Collected data:
>>>
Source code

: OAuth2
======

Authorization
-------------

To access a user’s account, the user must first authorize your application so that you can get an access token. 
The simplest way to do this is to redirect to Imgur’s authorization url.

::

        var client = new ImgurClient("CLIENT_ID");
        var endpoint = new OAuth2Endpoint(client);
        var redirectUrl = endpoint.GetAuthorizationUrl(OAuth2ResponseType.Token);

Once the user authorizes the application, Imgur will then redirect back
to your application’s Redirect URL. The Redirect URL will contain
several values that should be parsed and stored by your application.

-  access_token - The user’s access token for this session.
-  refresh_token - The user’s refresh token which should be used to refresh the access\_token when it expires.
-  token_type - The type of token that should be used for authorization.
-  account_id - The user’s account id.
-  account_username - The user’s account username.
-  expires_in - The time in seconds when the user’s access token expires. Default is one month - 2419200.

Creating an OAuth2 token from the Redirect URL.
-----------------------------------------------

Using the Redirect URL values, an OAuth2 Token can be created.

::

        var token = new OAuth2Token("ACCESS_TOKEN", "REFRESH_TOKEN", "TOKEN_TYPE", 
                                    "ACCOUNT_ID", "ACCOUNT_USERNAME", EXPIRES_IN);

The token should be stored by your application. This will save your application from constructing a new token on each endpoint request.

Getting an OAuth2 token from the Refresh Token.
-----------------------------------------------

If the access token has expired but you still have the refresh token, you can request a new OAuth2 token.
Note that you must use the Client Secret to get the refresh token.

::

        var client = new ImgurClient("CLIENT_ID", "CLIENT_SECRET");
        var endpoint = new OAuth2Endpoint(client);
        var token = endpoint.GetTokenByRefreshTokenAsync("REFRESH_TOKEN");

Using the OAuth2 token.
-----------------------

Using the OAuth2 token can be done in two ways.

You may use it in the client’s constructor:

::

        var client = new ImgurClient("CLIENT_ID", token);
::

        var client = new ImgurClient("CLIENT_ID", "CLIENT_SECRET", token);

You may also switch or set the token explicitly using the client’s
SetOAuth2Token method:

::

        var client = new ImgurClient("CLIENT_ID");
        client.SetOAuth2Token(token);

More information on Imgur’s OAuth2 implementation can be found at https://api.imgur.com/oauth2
<<<
So that nothing differs from the original, transcribe all of the records above.

Source code

: OAuth2
======

Authorization
-------------

To access a user’s account, the user must first authorize your application so that you can get an access token. 
The simplest way to do this is to redirect to Imgur’s authorization url.

::

        var client = new ImgurClient("CLIENT_ID");
        var endpoint = new OAuth2Endpoint(client);
        var redirectUrl = endpoint.GetAuthorizationUrl(OAuth2ResponseType.Token);

Once the user authorizes the application, Imgur will then redirect back
to your application’s Redirect URL. The Redirect URL will contain
several values that should be parsed and stored by your application.

-  access_token - The user’s access token for this session.
-  refresh_token - The user’s refresh token which should be used to refresh the access\_token when it expires.
-  token_type - The type of token that should be used for authorization.
-  account_id - The user’s account id.
-  account_username - The user’s account username.
-  expires_in - The time in seconds when the user’s access token expires. Default is one month - 2419200.

Creating an OAuth2 token from the Redirect URL.
-----------------------------------------------

Using the Redirect URL values, an OAuth2 Token can be created.

::

        var token = new OAuth2Token("ACCESS_TOKEN", "REFRESH_TOKEN", "TOKEN_TYPE", 
                                    "ACCOUNT_ID", "ACCOUNT_USERNAME", EXPIRES_IN);

The token should be stored by your application. This will save your application from constructing a new token on each endpoint request.

Getting an OAuth2 token from the Refresh Token.
-----------------------------------------------

If the access token has expired but you still have the refresh token, you can request a new OAuth2 token.
Note that you must use the Client Secret to get the refresh token.

::

        var client = new ImgurClient("CLIENT_ID", "CLIENT_SECRET");
        var endpoint = new OAuth2Endpoint(client);
        var token = endpoint.GetTokenByRefreshTokenAsync("REFRESH_TOKEN");

Using the OAuth2 token.
-----------------------

Using the OAuth2 token can be done in two ways.

You may use it in the client’s constructor:

::

        var client = new ImgurClient("CLIENT_ID", token);
::

        var client = new ImgurClient("CLIENT_ID", "CLIENT_SECRET", token);

You may also switch or set the token explicitly using the client’s
SetOAuth2Token method:

::

        var client = new ImgurClient("CLIENT_ID");
        client.SetOAuth2Token(token);

More information on Imgur’s OAuth2 implementation can be found at https://api.imgur.com/oauth2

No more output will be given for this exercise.